-- Material shown follows --
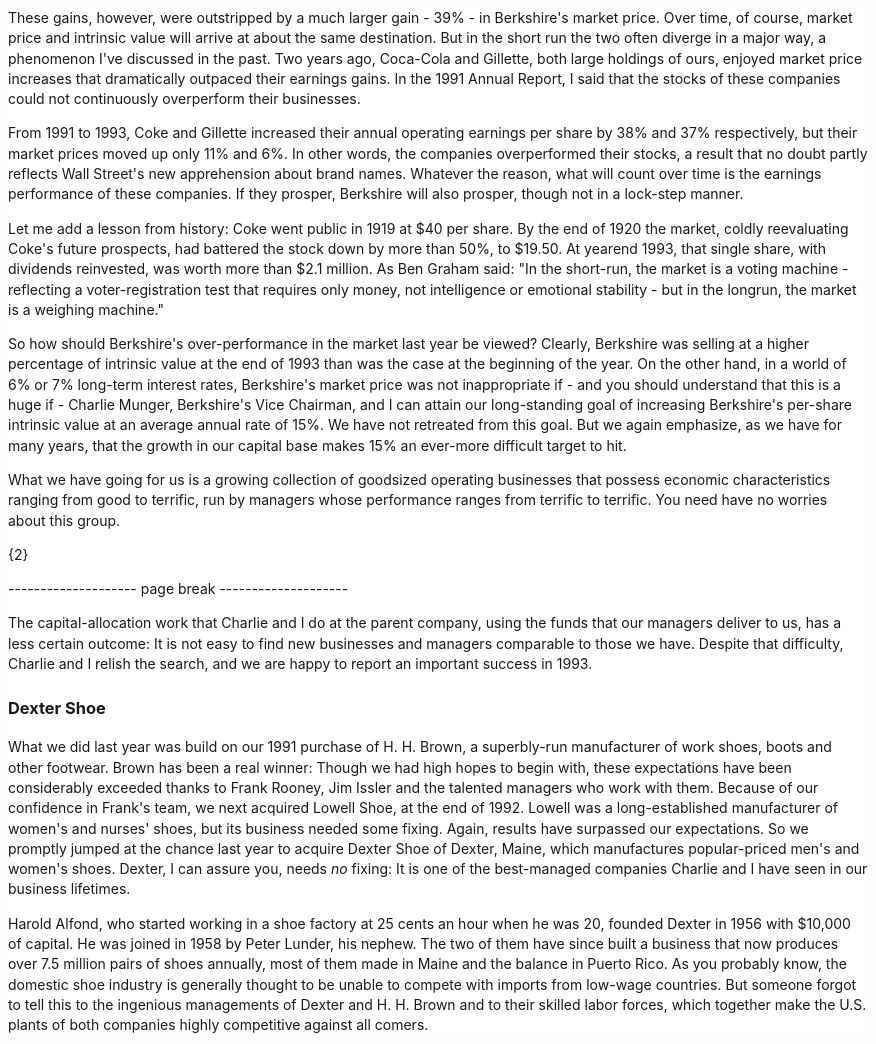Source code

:  These gains, however, were outstripped by a much larger gain - 39% - in Berkshire's market price. Over time, of course, market price and intrinsic value will arrive at about the same destination. But in the short run the two often diverge in a major way, a phenomenon I've discussed in the past. Two years ago, Coca-Cola and Gillette, both large holdings of ours, enjoyed market price increases that dramatically outpaced their earnings gains. In the 1991 Annual Report, I said that the stocks of these companies could not continuously overperform their businesses.

 From 1991 to 1993, Coke and Gillette increased their annual operating earnings per share by 38% and 37% respectively, but their market prices moved up only 11% and 6%. In other words, the companies overperformed their stocks, a result that no doubt partly reflects Wall Street's new apprehension about brand names. Whatever the reason, what will count over time is the earnings performance of these companies. If they prosper, Berkshire will also prosper, though not in a lock-step manner.

 Let me add a lesson from history: Coke went public in 1919 at \$40 per share. By the end of 1920 the market, coldly reevaluating Coke's future prospects, had battered the stock down by more than 50%, to \$19.50. At yearend 1993, that single share, with dividends reinvested, was worth more than \$2.1 million. As Ben Graham said: "In the short-run, the market is a voting machine - reflecting a voter-registration test that requires only money, not intelligence or emotional stability - but in the longrun, the market is a weighing machine."

 So how should Berkshire's over-performance in the market last year be viewed? Clearly, Berkshire was selling at a higher percentage of intrinsic value at the end of 1993 than was the case at the beginning of the year. On the other hand, in a world of 6% or 7% long-term interest rates, Berkshire's market price was not inappropriate if - and you should understand that this is a huge if - Charlie Munger, Berkshire's Vice Chairman, and I can attain our long-standing goal of increasing Berkshire's per-share intrinsic value at an average annual rate of 15%. We have not retreated from this goal. But we again emphasize, as we have for many years, that the growth in our capital base makes 15% an ever-more difficult target to hit.

 What we have going for us is a growing collection of goodsized operating businesses that possess economic characteristics ranging from good to terrific, run by managers whose performance ranges from terrific to terrific. You need have no worries about this group.

{2}

-------------------- page break --------------------

 The capital-allocation work that Charlie and I do at the parent company, using the funds that our managers deliver to us, has a less certain outcome: It is not easy to find new businesses and managers comparable to those we have. Despite that difficulty, Charlie and I relish the search, and we are happy to report an important success in 1993.

### **Dexter Shoe**

 What we did last year was build on our 1991 purchase of H. H. Brown, a superbly-run manufacturer of work shoes, boots and other footwear. Brown has been a real winner: Though we had high hopes to begin with, these expectations have been considerably exceeded thanks to Frank Rooney, Jim Issler and the talented managers who work with them. Because of our confidence in Frank's team, we next acquired Lowell Shoe, at the end of 1992. Lowell was a long-established manufacturer of women's and nurses' shoes, but its business needed some fixing. Again, results have surpassed our expectations. So we promptly jumped at the chance last year to acquire Dexter Shoe of Dexter, Maine, which manufactures popular-priced men's and women's shoes. Dexter, I can assure you, needs *no* fixing: It is one of the best-managed companies Charlie and I have seen in our business lifetimes.

 Harold Alfond, who started working in a shoe factory at 25 cents an hour when he was 20, founded Dexter in 1956 with \$10,000 of capital. He was joined in 1958 by Peter Lunder, his nephew. The two of them have since built a business that now produces over 7.5 million pairs of shoes annually, most of them made in Maine and the balance in Puerto Rico. As you probably know, the domestic shoe industry is generally thought to be unable to compete with imports from low-wage countries. But someone forgot to tell this to the ingenious managements of Dexter and H. H. Brown and to their skilled labor forces, which together make the U.S. plants of both companies highly competitive against all comers.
-- Material shown concluded --
● Job item: Could you rewrite all of the entries above with "Coke" changed to "Coca-Cola" everywhere it appears and everything else left as it is, omitting the pictures from your answer?

● The answer:
Source code

:  These gains, however, were outstripped by a much larger gain - 39% - in Berkshire's market price. Over time, of course, market price and intrinsic value will arrive at about the same destination. But in the short run the two often diverge in a major way, a phenomenon I've discussed in the past. Two years ago, Coca-Cola and Gillette, both large holdings of ours, enjoyed market price increases that dramatically outpaced their earnings gains. In the 1991 Annual Report, I said that the stocks of these companies could not continuously overperform their businesses.

 From 1991 to 1993, Coca-Cola and Gillette increased their annual operating earnings per share by 38% and 37% respectively, but their market prices moved up only 11% and 6%. In other words, the companies overperformed their stocks, a result that no doubt partly reflects Wall Street's new apprehension about brand names. Whatever the reason, what will count over time is the earnings performance of these companies. If they prosper, Berkshire will also prosper, though not in a lock-step manner.

 Let me add a lesson from history: Coca-Cola went public in 1919 at \$40 per share. By the end of 1920 the market, coldly reevaluating Coca-Cola's future prospects, had battered the stock down by more than 50%, to \$19.50. At yearend 1993, that single share, with dividends reinvested, was worth more than \$2.1 million. As Ben Graham said: "In the short-run, the market is a voting machine - reflecting a voter-registration test that requires only money, not intelligence or emotional stability - but in the longrun, the market is a weighing machine."

 So how should Berkshire's over-performance in the market last year be viewed? Clearly, Berkshire was selling at a higher percentage of intrinsic value at the end of 1993 than was the case at the beginning of the year. On the other hand, in a world of 6% or 7% long-term interest rates, Berkshire's market price was not inappropriate if - and you should understand that this is a huge if - Charlie Munger, Berkshire's Vice Chairman, and I can attain our long-standing goal of increasing Berkshire's per-share intrinsic value at an average annual rate of 15%. We have not retreated from this goal. But we again emphasize, as we have for many years, that the growth in our capital base makes 15% an ever-more difficult target to hit.

 What we have going for us is a growing collection of goodsized operating businesses that possess economic characteristics ranging from good to terrific, run by managers whose performance ranges from terrific to terrific. You need have no worries about this group.

{2}

-------------------- page break --------------------

 The capital-allocation work that Charlie and I do at the parent company, using the funds that our managers deliver to us, has a less certain outcome: It is not easy to find new businesses and managers comparable to those we have. Despite that difficulty, Charlie and I relish the search, and we are happy to report an important success in 1993.

### **Dexter Shoe**

 What we did last year was build on our 1991 purchase of H. H. Brown, a superbly-run manufacturer of work shoes, boots and other footwear. Brown has been a real winner: Though we had high hopes to begin with, these expectations have been considerably exceeded thanks to Frank Rooney, Jim Issler and the talented managers who work with them. Because of our confidence in Frank's team, we next acquired Lowell Shoe, at the end of 1992. Lowell was a long-established manufacturer of women's and nurses' shoes, but its business needed some fixing. Again, results have surpassed our expectations. So we promptly jumped at the chance last year to acquire Dexter Shoe of Dexter, Maine, which manufactures popular-priced men's and women's shoes. Dexter, I can assure you, needs *no* fixing: It is one of the best-managed companies Charlie and I have seen in our business lifetimes.

 Harold Alfond, who started working in a shoe factory at 25 cents an hour when he was 20, founded Dexter in 1956 with \$10,000 of capital. He was joined in 1958 by Peter Lunder, his nephew. The two of them have since built a business that now produces over 7.5 million pairs of shoes annually, most of them made in Maine and the balance in Puerto Rico. As you probably know, the domestic shoe industry is generally thought to be unable to compete with imports from low-wage countries. But someone forgot to tell this to the ingenious managements of Dexter and H. H. Brown and to their skilled labor forces, which together make the U.S. plants of both companies highly competitive against all comers.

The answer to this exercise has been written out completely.